[start]

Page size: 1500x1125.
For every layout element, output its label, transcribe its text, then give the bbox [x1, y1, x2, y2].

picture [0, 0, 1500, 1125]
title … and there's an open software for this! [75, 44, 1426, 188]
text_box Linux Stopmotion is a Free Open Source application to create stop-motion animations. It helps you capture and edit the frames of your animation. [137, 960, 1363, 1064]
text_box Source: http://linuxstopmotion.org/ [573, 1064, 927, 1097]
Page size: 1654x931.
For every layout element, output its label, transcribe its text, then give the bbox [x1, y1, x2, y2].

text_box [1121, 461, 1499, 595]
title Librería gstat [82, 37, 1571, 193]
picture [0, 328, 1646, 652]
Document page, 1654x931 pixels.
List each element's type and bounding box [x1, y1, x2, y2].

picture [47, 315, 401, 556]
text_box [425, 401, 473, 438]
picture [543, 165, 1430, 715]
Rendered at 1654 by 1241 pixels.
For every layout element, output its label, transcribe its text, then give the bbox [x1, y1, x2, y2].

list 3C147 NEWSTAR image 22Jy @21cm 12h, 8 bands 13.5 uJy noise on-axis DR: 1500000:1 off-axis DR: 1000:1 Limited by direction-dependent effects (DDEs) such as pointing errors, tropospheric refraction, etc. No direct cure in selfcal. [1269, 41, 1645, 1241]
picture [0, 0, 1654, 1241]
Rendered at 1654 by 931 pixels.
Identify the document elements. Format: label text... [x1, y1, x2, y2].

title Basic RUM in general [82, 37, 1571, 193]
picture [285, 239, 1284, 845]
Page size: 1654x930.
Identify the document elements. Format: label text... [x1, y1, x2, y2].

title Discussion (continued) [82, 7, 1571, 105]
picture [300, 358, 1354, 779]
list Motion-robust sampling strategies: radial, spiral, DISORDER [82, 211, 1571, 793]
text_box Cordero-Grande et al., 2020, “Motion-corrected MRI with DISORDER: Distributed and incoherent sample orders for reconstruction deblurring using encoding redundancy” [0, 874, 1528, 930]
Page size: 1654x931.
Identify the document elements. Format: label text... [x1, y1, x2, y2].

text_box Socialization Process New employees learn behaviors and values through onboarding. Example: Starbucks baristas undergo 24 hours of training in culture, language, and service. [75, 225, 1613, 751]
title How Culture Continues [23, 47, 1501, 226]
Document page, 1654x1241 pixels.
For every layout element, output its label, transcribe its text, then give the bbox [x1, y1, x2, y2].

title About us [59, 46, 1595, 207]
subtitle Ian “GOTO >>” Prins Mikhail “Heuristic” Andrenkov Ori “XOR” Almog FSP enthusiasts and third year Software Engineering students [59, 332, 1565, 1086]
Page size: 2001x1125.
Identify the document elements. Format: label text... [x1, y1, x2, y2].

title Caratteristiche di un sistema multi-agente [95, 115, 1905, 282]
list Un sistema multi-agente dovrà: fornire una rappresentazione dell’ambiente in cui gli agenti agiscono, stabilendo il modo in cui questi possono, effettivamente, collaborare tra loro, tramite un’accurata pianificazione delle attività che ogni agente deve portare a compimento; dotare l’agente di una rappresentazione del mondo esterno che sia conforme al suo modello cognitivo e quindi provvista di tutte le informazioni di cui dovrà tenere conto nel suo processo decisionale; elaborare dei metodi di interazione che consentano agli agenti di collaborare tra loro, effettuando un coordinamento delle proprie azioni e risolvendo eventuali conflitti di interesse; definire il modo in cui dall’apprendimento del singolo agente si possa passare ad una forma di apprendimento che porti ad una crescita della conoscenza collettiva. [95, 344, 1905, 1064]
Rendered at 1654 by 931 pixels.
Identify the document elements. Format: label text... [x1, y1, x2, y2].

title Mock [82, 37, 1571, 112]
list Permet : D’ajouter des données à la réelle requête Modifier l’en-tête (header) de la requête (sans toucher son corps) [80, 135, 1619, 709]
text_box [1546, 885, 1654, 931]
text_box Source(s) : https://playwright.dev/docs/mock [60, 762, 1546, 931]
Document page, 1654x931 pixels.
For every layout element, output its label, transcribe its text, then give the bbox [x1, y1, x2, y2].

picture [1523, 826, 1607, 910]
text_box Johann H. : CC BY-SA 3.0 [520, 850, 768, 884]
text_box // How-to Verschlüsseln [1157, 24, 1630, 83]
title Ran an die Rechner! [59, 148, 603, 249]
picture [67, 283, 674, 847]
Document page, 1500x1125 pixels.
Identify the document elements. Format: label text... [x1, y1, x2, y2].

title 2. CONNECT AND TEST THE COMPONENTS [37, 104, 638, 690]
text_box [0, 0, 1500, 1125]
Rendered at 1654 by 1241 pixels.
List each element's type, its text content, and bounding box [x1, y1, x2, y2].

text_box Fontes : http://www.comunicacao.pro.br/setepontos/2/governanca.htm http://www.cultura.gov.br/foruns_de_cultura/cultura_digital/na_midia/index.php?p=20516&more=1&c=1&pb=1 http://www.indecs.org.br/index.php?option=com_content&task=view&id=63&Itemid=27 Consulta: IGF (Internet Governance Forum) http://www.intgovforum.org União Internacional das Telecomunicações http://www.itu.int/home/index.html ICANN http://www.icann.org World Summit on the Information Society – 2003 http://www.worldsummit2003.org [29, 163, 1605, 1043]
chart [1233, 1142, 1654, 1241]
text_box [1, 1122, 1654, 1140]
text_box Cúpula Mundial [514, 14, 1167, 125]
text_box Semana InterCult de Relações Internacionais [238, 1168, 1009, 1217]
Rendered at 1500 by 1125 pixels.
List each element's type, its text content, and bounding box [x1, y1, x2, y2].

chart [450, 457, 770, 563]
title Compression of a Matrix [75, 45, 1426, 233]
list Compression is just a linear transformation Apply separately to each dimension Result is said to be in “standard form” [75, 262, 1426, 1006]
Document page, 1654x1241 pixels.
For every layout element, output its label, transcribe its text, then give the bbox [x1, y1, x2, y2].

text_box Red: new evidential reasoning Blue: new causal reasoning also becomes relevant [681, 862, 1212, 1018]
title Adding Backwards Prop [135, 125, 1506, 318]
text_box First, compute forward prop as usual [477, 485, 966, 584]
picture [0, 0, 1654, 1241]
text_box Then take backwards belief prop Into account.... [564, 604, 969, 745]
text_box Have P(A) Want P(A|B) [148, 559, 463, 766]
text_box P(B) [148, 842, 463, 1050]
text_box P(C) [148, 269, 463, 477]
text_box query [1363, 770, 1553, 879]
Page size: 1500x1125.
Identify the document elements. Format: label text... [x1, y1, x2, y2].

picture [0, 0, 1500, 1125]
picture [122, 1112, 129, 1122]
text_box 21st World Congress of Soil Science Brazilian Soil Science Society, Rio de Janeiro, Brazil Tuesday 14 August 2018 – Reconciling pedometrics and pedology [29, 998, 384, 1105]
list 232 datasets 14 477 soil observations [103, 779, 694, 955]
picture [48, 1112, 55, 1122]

[end]

- **Required task**:
Copy out all of the lines above word for word, with nothing changed or left out.

- **Exercise solution**:
Page size: 1500x1125.
For every layout element, output its label, transcribe its text, then give the bbox [x1, y1, x2, y2].

picture [0, 0, 1500, 1125]
title … and there's an open software for this! [75, 44, 1426, 188]
text_box Linux Stopmotion is a Free Open Source application to create stop-motion animations. It helps you capture and edit the frames of your animation. [137, 960, 1363, 1064]
text_box Source: http://linuxstopmotion.org/ [573, 1064, 927, 1097]
Page size: 1654x931.
For every layout element, output its label, transcribe its text, then give the bbox [x1, y1, x2, y2].

text_box [1121, 461, 1499, 595]
title Librería gstat [82, 37, 1571, 193]
picture [0, 328, 1646, 652]
Document page, 1654x931 pixels.
List each element's type and bounding box [x1, y1, x2, y2].

picture [47, 315, 401, 556]
text_box [425, 401, 473, 438]
picture [543, 165, 1430, 715]
Rendered at 1654 by 1241 pixels.
For every layout element, output its label, transcribe its text, then give the bbox [x1, y1, x2, y2].

list 3C147 NEWSTAR image 22Jy @21cm 12h, 8 bands 13.5 uJy noise on-axis DR: 1500000:1 off-axis DR: 1000:1 Limited by direction-dependent effects (DDEs) such as pointing errors, tropospheric refraction, etc. No direct cure in selfcal. [1269, 41, 1645, 1241]
picture [0, 0, 1654, 1241]
Rendered at 1654 by 931 pixels.
Identify the document elements. Format: label text... [x1, y1, x2, y2].

title Basic RUM in general [82, 37, 1571, 193]
picture [285, 239, 1284, 845]
Page size: 1654x930.
Identify the document elements. Format: label text... [x1, y1, x2, y2].

title Discussion (continued) [82, 7, 1571, 105]
picture [300, 358, 1354, 779]
list Motion-robust sampling strategies: radial, spiral, DISORDER [82, 211, 1571, 793]
text_box Cordero-Grande et al., 2020, “Motion-corrected MRI with DISORDER: Distributed and incoherent sample orders for reconstruction deblurring using encoding redundancy” [0, 874, 1528, 930]
Page size: 1654x931.
Identify the document elements. Format: label text... [x1, y1, x2, y2].

text_box Socialization Process New employees learn behaviors and values through onboarding. Example: Starbucks baristas undergo 24 hours of training in culture, language, and service. [75, 225, 1613, 751]
title How Culture Continues [23, 47, 1501, 226]
Document page, 1654x1241 pixels.
For every layout element, output its label, transcribe its text, then give the bbox [x1, y1, x2, y2].

title About us [59, 46, 1595, 207]
subtitle Ian “GOTO >>” Prins Mikhail “Heuristic” Andrenkov Ori “XOR” Almog FSP enthusiasts and third year Software Engineering students [59, 332, 1565, 1086]
Page size: 2001x1125.
Identify the document elements. Format: label text... [x1, y1, x2, y2].

title Caratteristiche di un sistema multi-agente [95, 115, 1905, 282]
list Un sistema multi-agente dovrà: fornire una rappresentazione dell’ambiente in cui gli agenti agiscono, stabilendo il modo in cui questi possono, effettivamente, collaborare tra loro, tramite un’accurata pianificazione delle attività che ogni agente deve portare a compimento; dotare l’agente di una rappresentazione del mondo esterno che sia conforme al suo modello cognitivo e quindi provvista di tutte le informazioni di cui dovrà tenere conto nel suo processo decisionale; elaborare dei metodi di interazione che consentano agli agenti di collaborare tra loro, effettuando un coordinamento delle proprie azioni e risolvendo eventuali conflitti di interesse; definire il modo in cui dall’apprendimento del singolo agente si possa passare ad una forma di apprendimento che porti ad una crescita della conoscenza collettiva. [95, 344, 1905, 1064]
Rendered at 1654 by 931 pixels.
Identify the document elements. Format: label text... [x1, y1, x2, y2].

title Mock [82, 37, 1571, 112]
list Permet : D’ajouter des données à la réelle requête Modifier l’en-tête (header) de la requête (sans toucher son corps) [80, 135, 1619, 709]
text_box [1546, 885, 1654, 931]
text_box Source(s) : https://playwright.dev/docs/mock [60, 762, 1546, 931]
Document page, 1654x931 pixels.
For every layout element, output its label, transcribe its text, then give the bbox [x1, y1, x2, y2].

picture [1523, 826, 1607, 910]
text_box Johann H. : CC BY-SA 3.0 [520, 850, 768, 884]
text_box // How-to Verschlüsseln [1157, 24, 1630, 83]
title Ran an die Rechner! [59, 148, 603, 249]
picture [67, 283, 674, 847]
Document page, 1500x1125 pixels.
Identify the document elements. Format: label text... [x1, y1, x2, y2].

title 2. CONNECT AND TEST THE COMPONENTS [37, 104, 638, 690]
text_box [0, 0, 1500, 1125]
Rendered at 1654 by 1241 pixels.
List each element's type, its text content, and bounding box [x1, y1, x2, y2].

text_box Fontes : http://www.comunicacao.pro.br/setepontos/2/governanca.htm http://www.cultura.gov.br/foruns_de_cultura/cultura_digital/na_midia/index.php?p=20516&more=1&c=1&pb=1 http://www.indecs.org.br/index.php?option=com_content&task=view&id=63&Itemid=27 Consulta: IGF (Internet Governance Forum) http://www.intgovforum.org União Internacional das Telecomunicações http://www.itu.int/home/index.html ICANN http://www.icann.org World Summit on the Information Society – 2003 http://www.worldsummit2003.org [29, 163, 1605, 1043]
chart [1233, 1142, 1654, 1241]
text_box [1, 1122, 1654, 1140]
text_box Cúpula Mundial [514, 14, 1167, 125]
text_box Semana InterCult de Relações Internacionais [238, 1168, 1009, 1217]
Rendered at 1500 by 1125 pixels.
List each element's type, its text content, and bounding box [x1, y1, x2, y2].

chart [450, 457, 770, 563]
title Compression of a Matrix [75, 45, 1426, 233]
list Compression is just a linear transformation Apply separately to each dimension Result is said to be in “standard form” [75, 262, 1426, 1006]
Document page, 1654x1241 pixels.
For every layout element, output its label, transcribe its text, then give the bbox [x1, y1, x2, y2].

text_box Red: new evidential reasoning Blue: new causal reasoning also becomes relevant [681, 862, 1212, 1018]
title Adding Backwards Prop [135, 125, 1506, 318]
text_box First, compute forward prop as usual [477, 485, 966, 584]
picture [0, 0, 1654, 1241]
text_box Then take backwards belief prop Into account.... [564, 604, 969, 745]
text_box Have P(A) Want P(A|B) [148, 559, 463, 766]
text_box P(B) [148, 842, 463, 1050]
text_box P(C) [148, 269, 463, 477]
text_box query [1363, 770, 1553, 879]
Page size: 1500x1125.
Identify the document elements. Format: label text... [x1, y1, x2, y2].

picture [0, 0, 1500, 1125]
picture [122, 1112, 129, 1122]
text_box 21st World Congress of Soil Science Brazilian Soil Science Society, Rio de Janeiro, Brazil Tuesday 14 August 2018 – Reconciling pedometrics and pedology [29, 998, 384, 1105]
list 232 datasets 14 477 soil observations [103, 779, 694, 955]
picture [48, 1112, 55, 1122]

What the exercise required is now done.